Instructions for the task
Scan the listing below for the string "Марони" and copy each line where it turns up.

Extracted data
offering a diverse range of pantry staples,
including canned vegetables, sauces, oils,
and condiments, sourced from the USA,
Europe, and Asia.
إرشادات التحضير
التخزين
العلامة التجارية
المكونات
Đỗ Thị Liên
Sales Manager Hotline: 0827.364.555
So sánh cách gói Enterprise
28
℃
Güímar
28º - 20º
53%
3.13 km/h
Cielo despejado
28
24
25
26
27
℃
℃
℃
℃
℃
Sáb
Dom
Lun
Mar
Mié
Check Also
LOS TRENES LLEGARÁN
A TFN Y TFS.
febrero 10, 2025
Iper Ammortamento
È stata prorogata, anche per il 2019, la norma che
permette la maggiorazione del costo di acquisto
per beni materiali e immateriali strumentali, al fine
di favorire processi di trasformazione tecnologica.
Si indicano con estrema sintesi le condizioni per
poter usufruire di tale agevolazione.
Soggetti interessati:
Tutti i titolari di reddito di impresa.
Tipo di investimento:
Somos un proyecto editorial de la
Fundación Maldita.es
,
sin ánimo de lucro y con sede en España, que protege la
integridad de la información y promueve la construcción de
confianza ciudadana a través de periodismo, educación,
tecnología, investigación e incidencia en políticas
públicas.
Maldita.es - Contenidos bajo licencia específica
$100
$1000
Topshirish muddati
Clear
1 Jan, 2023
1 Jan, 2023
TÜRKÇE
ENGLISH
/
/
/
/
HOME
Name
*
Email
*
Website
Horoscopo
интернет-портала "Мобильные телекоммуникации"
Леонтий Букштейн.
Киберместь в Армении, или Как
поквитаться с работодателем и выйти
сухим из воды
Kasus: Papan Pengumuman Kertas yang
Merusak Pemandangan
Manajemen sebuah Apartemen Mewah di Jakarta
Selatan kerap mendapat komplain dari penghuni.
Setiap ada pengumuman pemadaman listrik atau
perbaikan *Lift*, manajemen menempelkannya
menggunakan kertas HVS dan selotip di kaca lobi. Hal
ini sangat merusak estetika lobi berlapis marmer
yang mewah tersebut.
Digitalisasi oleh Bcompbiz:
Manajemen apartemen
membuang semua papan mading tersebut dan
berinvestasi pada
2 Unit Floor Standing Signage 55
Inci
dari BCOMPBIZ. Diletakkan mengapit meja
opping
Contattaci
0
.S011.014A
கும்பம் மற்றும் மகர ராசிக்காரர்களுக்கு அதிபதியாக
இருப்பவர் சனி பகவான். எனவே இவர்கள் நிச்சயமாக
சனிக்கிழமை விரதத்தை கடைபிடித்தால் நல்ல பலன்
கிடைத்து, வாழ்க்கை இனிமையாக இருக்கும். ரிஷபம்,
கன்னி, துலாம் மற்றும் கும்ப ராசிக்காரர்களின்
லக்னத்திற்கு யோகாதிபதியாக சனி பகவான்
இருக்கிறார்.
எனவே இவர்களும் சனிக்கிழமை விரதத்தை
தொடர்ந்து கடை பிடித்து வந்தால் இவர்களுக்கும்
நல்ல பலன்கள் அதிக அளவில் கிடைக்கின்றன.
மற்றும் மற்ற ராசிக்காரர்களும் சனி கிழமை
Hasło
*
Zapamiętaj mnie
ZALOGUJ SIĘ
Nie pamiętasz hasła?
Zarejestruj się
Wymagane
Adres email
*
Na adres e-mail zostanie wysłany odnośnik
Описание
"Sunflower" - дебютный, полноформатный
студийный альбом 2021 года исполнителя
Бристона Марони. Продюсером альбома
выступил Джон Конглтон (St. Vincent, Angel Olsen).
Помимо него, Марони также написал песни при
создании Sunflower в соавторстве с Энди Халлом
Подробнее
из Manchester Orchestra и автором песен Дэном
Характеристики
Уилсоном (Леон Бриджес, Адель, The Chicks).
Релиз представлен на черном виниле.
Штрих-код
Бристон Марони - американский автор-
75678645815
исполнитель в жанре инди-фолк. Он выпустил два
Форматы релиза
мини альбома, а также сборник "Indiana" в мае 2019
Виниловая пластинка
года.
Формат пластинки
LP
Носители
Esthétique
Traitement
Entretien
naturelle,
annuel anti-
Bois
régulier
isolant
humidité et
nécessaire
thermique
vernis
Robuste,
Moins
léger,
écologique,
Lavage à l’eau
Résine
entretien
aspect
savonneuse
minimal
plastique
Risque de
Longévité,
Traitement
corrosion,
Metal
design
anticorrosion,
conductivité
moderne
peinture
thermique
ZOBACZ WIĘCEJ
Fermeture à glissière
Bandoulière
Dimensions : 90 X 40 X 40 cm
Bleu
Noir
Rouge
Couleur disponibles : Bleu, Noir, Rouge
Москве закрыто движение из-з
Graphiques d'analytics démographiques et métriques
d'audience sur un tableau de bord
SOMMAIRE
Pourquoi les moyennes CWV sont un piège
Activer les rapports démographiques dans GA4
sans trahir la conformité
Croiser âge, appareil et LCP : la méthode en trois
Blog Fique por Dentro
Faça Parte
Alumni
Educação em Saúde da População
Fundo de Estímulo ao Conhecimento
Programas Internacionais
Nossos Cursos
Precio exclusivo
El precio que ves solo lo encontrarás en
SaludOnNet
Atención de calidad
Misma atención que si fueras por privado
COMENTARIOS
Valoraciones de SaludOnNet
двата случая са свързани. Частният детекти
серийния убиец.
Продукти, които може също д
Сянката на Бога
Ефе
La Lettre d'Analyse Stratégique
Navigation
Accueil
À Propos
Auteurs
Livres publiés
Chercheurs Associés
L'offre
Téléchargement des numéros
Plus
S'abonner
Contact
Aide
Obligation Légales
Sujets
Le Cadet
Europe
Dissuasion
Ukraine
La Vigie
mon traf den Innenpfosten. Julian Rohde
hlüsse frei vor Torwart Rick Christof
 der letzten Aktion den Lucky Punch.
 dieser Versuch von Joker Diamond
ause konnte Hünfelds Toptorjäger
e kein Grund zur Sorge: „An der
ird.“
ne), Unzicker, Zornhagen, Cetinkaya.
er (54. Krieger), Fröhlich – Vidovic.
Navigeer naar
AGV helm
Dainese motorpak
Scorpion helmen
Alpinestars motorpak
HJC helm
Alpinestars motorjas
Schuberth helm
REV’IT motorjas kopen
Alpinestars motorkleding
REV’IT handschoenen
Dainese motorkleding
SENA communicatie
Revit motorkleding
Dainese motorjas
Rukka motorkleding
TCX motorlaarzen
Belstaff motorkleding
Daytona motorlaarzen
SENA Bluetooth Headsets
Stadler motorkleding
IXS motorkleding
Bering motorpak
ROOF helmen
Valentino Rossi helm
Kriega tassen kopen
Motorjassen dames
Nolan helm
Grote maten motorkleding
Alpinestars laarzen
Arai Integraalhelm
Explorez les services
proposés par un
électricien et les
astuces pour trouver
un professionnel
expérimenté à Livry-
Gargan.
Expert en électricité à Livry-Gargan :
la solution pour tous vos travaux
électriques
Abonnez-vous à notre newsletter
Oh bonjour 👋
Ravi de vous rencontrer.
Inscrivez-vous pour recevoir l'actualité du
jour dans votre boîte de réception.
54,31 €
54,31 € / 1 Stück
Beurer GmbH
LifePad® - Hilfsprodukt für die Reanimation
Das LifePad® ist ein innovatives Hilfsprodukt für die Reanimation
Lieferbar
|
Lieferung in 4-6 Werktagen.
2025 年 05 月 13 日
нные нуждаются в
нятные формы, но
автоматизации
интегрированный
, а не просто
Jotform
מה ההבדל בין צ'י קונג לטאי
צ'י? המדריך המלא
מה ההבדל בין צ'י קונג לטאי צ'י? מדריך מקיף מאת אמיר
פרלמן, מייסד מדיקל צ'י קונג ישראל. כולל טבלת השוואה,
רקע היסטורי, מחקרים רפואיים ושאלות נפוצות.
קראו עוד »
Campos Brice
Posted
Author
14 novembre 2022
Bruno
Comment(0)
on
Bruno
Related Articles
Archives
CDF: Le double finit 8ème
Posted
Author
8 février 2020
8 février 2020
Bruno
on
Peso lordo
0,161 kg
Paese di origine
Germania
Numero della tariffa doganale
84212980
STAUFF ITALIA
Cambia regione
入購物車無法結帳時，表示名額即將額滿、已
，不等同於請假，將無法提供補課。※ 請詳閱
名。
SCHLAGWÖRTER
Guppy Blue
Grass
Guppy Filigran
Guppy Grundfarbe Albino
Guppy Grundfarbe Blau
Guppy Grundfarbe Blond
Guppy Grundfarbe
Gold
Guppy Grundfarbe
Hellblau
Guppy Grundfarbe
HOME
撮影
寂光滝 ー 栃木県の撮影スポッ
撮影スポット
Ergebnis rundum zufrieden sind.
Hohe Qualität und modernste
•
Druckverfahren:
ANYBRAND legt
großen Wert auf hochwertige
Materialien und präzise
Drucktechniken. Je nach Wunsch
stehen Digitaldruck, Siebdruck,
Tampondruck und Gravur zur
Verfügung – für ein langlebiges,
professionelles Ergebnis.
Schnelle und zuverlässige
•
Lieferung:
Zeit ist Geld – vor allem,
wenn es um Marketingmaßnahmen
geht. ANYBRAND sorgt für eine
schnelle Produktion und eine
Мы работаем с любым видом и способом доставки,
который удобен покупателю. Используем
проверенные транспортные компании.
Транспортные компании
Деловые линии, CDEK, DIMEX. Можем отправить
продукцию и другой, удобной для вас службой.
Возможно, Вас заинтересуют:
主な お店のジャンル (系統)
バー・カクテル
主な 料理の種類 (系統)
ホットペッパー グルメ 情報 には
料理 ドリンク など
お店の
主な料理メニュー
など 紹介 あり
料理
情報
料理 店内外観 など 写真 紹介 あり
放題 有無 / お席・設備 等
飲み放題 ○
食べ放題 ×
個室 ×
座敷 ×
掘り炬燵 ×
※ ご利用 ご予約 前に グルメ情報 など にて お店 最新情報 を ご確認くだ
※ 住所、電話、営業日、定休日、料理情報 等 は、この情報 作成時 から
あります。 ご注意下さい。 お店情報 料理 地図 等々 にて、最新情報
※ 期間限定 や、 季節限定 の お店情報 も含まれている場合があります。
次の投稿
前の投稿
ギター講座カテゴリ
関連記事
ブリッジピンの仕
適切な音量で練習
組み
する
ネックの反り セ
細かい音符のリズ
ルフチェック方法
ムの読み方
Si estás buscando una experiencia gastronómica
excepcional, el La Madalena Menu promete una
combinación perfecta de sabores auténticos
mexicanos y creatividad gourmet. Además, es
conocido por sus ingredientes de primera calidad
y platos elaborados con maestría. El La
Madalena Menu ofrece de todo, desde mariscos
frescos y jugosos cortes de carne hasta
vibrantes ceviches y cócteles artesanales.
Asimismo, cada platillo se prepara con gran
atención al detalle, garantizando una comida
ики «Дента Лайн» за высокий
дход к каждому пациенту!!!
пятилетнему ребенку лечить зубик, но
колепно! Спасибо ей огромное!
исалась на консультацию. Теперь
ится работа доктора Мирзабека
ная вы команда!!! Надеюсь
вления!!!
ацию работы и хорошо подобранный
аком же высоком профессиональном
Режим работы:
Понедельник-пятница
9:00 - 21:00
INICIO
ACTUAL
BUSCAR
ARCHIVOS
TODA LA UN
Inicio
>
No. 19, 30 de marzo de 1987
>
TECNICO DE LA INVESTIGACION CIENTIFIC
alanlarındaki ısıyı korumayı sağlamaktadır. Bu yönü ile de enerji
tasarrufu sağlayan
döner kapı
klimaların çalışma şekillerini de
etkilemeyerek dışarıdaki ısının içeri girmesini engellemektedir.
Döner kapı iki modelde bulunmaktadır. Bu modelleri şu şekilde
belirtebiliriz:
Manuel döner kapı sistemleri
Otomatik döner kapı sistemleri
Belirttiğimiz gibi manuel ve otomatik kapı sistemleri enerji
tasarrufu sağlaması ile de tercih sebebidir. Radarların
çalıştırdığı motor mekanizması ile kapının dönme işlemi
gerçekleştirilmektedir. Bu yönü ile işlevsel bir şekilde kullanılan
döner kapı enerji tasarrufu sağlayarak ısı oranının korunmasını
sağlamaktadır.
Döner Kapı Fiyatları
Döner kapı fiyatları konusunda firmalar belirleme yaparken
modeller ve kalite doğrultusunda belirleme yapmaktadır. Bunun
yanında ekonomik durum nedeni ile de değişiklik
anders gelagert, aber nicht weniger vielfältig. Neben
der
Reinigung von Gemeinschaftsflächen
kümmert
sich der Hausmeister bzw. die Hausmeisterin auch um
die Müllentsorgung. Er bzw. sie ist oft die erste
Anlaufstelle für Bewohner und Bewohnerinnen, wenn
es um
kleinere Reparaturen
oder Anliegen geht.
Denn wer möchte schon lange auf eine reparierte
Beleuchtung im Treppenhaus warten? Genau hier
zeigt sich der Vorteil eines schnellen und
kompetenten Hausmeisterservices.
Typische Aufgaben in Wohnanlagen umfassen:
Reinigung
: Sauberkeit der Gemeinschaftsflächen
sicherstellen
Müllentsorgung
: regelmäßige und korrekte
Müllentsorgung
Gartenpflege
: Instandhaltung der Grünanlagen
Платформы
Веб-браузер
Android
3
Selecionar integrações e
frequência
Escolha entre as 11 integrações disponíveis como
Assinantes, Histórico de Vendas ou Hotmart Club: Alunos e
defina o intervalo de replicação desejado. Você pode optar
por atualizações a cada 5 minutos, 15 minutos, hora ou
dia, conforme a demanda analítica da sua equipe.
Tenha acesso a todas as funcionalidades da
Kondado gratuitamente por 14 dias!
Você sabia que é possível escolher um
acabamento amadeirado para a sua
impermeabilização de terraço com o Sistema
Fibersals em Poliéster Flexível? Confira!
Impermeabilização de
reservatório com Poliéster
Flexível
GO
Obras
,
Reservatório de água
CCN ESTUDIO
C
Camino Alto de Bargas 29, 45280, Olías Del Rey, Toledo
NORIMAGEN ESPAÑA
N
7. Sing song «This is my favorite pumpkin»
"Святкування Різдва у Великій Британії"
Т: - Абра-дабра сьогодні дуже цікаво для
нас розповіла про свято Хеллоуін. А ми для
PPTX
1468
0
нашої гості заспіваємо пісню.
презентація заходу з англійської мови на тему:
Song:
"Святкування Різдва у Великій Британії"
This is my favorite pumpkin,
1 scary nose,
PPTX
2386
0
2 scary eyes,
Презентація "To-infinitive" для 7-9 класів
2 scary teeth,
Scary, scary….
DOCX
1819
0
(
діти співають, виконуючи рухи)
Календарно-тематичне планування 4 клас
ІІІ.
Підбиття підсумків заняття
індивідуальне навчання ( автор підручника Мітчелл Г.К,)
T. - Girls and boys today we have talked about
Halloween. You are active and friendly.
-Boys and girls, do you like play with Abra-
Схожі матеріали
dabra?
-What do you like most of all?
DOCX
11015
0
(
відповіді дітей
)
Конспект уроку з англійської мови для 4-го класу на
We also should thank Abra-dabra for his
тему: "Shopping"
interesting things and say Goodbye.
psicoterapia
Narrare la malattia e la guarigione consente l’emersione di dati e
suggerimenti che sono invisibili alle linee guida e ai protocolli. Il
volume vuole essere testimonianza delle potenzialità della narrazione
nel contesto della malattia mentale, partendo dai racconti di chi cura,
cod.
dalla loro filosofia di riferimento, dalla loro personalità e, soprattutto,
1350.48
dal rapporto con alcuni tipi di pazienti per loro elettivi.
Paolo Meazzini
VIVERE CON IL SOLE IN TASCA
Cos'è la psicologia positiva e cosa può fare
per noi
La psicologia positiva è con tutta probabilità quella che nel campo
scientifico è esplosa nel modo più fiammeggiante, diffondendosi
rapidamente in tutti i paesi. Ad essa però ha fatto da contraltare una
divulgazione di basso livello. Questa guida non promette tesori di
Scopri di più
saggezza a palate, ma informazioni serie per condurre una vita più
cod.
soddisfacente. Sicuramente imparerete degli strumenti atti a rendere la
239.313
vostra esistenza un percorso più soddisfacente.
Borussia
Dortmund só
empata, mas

Solution
Бристона Марони. Продюсером альбома
Помимо него, Марони также написал песни при
Бристон Марони - американский автор-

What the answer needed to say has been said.